*** Begin section ***

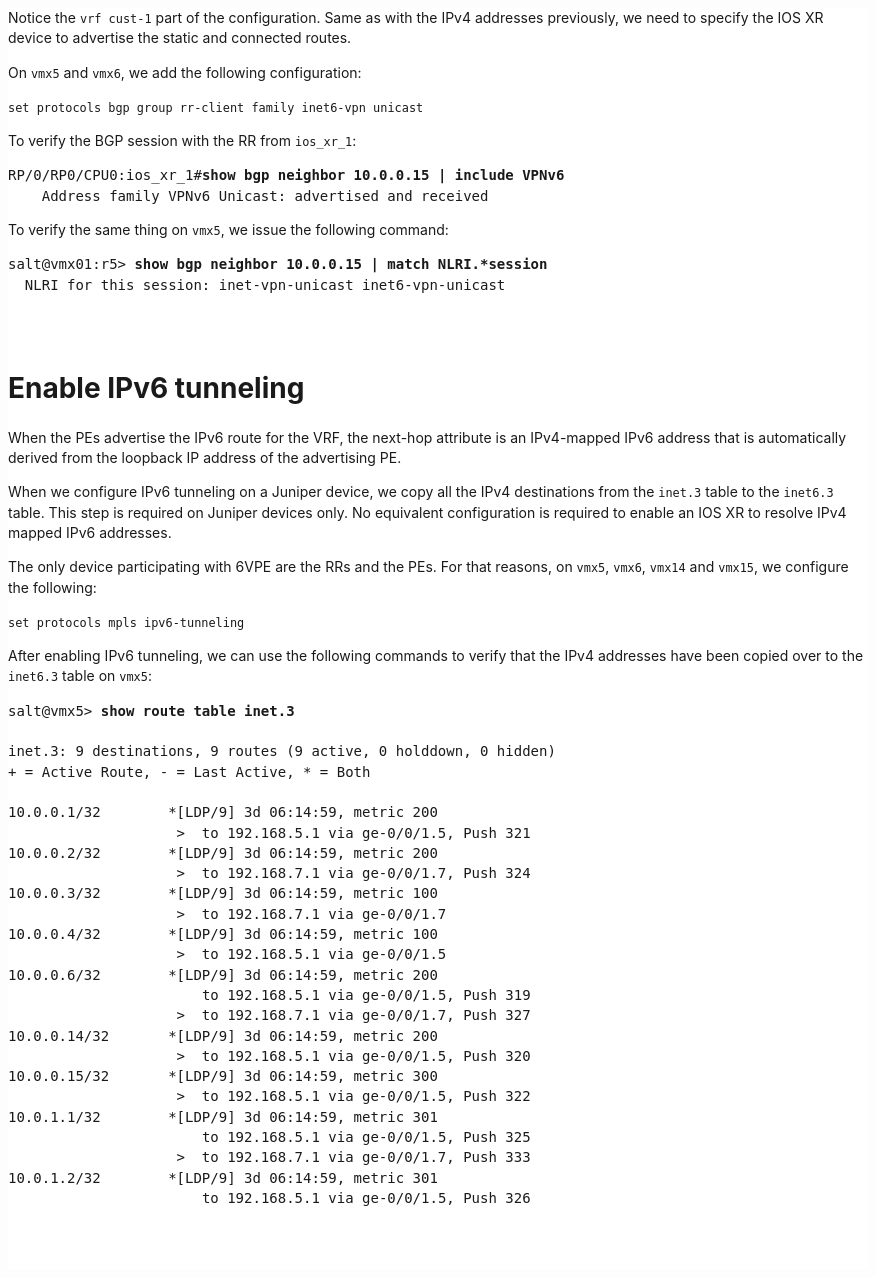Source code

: Notice the `vrf cust-1` part of the configuration. Same as with the IPv4 addresses previously, we need to specify the IOS XR device to advertise the static and connected routes.

On `vmx5` and `vmx6`, we add the following configuration:

```
set protocols bgp group rr-client family inet6-vpn unicast
```

To verify the BGP session with the RR from `ios_xr_1`:

<pre>
RP/0/RP0/CPU0:ios_xr_1#<b>show bgp neighbor 10.0.0.15 | include VPNv6</b>
    Address family VPNv6 Unicast: advertised and received
</pre>

To verify the same thing on `vmx5`, we issue the following command:

<pre>
salt@vmx01:r5> <b>show bgp neighbor 10.0.0.15 | match NLRI.*session</b>
  NLRI for this session: inet-vpn-unicast inet6-vpn-unicast
</pre>


<br>

Enable IPv6 tunneling
=====================

When the PEs advertise the IPv6 route for the VRF, the next-hop attribute is an IPv4-mapped IPv6 address that is automatically derived from the loopback IP address of the advertising PE. 

When we configure IPv6 tunneling on a Juniper device, we copy all the IPv4 destinations from the `inet.3` table to the `inet6.3` table. This step is required on Juniper devices only. No equivalent configuration is required to enable an IOS XR to resolve IPv4 mapped IPv6 addresses.

The only device participating with 6VPE are the RRs and the PEs. For that reasons, on `vmx5`, `vmx6`, `vmx14` and `vmx15`, we configure the following:

```
set protocols mpls ipv6-tunneling
```

After enabling IPv6 tunneling, we can use the following commands to verify that the IPv4 addresses have been copied over to the `inet6.3` table on `vmx5`:

<pre>
salt@vmx5> <b>show route table inet.3</b>

inet.3: 9 destinations, 9 routes (9 active, 0 holddown, 0 hidden)
+ = Active Route, - = Last Active, * = Both

10.0.0.1/32        *[LDP/9] 3d 06:14:59, metric 200
                    >  to 192.168.5.1 via ge-0/0/1.5, Push 321
10.0.0.2/32        *[LDP/9] 3d 06:14:59, metric 200
                    >  to 192.168.7.1 via ge-0/0/1.7, Push 324
10.0.0.3/32        *[LDP/9] 3d 06:14:59, metric 100
                    >  to 192.168.7.1 via ge-0/0/1.7
10.0.0.4/32        *[LDP/9] 3d 06:14:59, metric 100
                    >  to 192.168.5.1 via ge-0/0/1.5
10.0.0.6/32        *[LDP/9] 3d 06:14:59, metric 200
                       to 192.168.5.1 via ge-0/0/1.5, Push 319
                    >  to 192.168.7.1 via ge-0/0/1.7, Push 327
10.0.0.14/32       *[LDP/9] 3d 06:14:59, metric 200
                    >  to 192.168.5.1 via ge-0/0/1.5, Push 320
10.0.0.15/32       *[LDP/9] 3d 06:14:59, metric 300
                    >  to 192.168.5.1 via ge-0/0/1.5, Push 322
10.0.1.1/32        *[LDP/9] 3d 06:14:59, metric 301
                       to 192.168.5.1 via ge-0/0/1.5, Push 325
                    >  to 192.168.7.1 via ge-0/0/1.7, Push 333
10.0.1.2/32        *[LDP/9] 3d 06:14:59, metric 301
                       to 192.168.5.1 via ge-0/0/1.5, Push 326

*** End section ***

• _Activity_
Reproduce the data above word for word and omit the images.

• _Response below_
Source code

: Notice the `vrf cust-1` part of the configuration. Same as with the IPv4 addresses previously, we need to specify the IOS XR device to advertise the static and connected routes.

On `vmx5` and `vmx6`, we add the following configuration:

```
set protocols bgp group rr-client family inet6-vpn unicast
```

To verify the BGP session with the RR from `ios_xr_1`:

<pre>
RP/0/RP0/CPU0:ios_xr_1#<b>show bgp neighbor 10.0.0.15 | include VPNv6</b>
    Address family VPNv6 Unicast: advertised and received
</pre>

To verify the same thing on `vmx5`, we issue the following command:

<pre>
salt@vmx01:r5> <b>show bgp neighbor 10.0.0.15 | match NLRI.*session</b>
  NLRI for this session: inet-vpn-unicast inet6-vpn-unicast
</pre>


<br>

Enable IPv6 tunneling
=====================

When the PEs advertise the IPv6 route for the VRF, the next-hop attribute is an IPv4-mapped IPv6 address that is automatically derived from the loopback IP address of the advertising PE. 

When we configure IPv6 tunneling on a Juniper device, we copy all the IPv4 destinations from the `inet.3` table to the `inet6.3` table. This step is required on Juniper devices only. No equivalent configuration is required to enable an IOS XR to resolve IPv4 mapped IPv6 addresses.

The only device participating with 6VPE are the RRs and the PEs. For that reasons, on `vmx5`, `vmx6`, `vmx14` and `vmx15`, we configure the following:

```
set protocols mpls ipv6-tunneling
```

After enabling IPv6 tunneling, we can use the following commands to verify that the IPv4 addresses have been copied over to the `inet6.3` table on `vmx5`:

<pre>
salt@vmx5> <b>show route table inet.3</b>

inet.3: 9 destinations, 9 routes (9 active, 0 holddown, 0 hidden)
+ = Active Route, - = Last Active, * = Both

10.0.0.1/32        *[LDP/9] 3d 06:14:59, metric 200
                    >  to 192.168.5.1 via ge-0/0/1.5, Push 321
10.0.0.2/32        *[LDP/9] 3d 06:14:59, metric 200
                    >  to 192.168.7.1 via ge-0/0/1.7, Push 324
10.0.0.3/32        *[LDP/9] 3d 06:14:59, metric 100
                    >  to 192.168.7.1 via ge-0/0/1.7
10.0.0.4/32        *[LDP/9] 3d 06:14:59, metric 100
                    >  to 192.168.5.1 via ge-0/0/1.5
10.0.0.6/32        *[LDP/9] 3d 06:14:59, metric 200
                       to 192.168.5.1 via ge-0/0/1.5, Push 319
                    >  to 192.168.7.1 via ge-0/0/1.7, Push 327
10.0.0.14/32       *[LDP/9] 3d 06:14:59, metric 200
                    >  to 192.168.5.1 via ge-0/0/1.5, Push 320
10.0.0.15/32       *[LDP/9] 3d 06:14:59, metric 300
                    >  to 192.168.5.1 via ge-0/0/1.5, Push 322
10.0.1.1/32        *[LDP/9] 3d 06:14:59, metric 301
                       to 192.168.5.1 via ge-0/0/1.5, Push 325
                    >  to 192.168.7.1 via ge-0/0/1.7, Push 333
10.0.1.2/32        *[LDP/9] 3d 06:14:59, metric 301
                       to 192.168.5.1 via ge-0/0/1.5, Push 326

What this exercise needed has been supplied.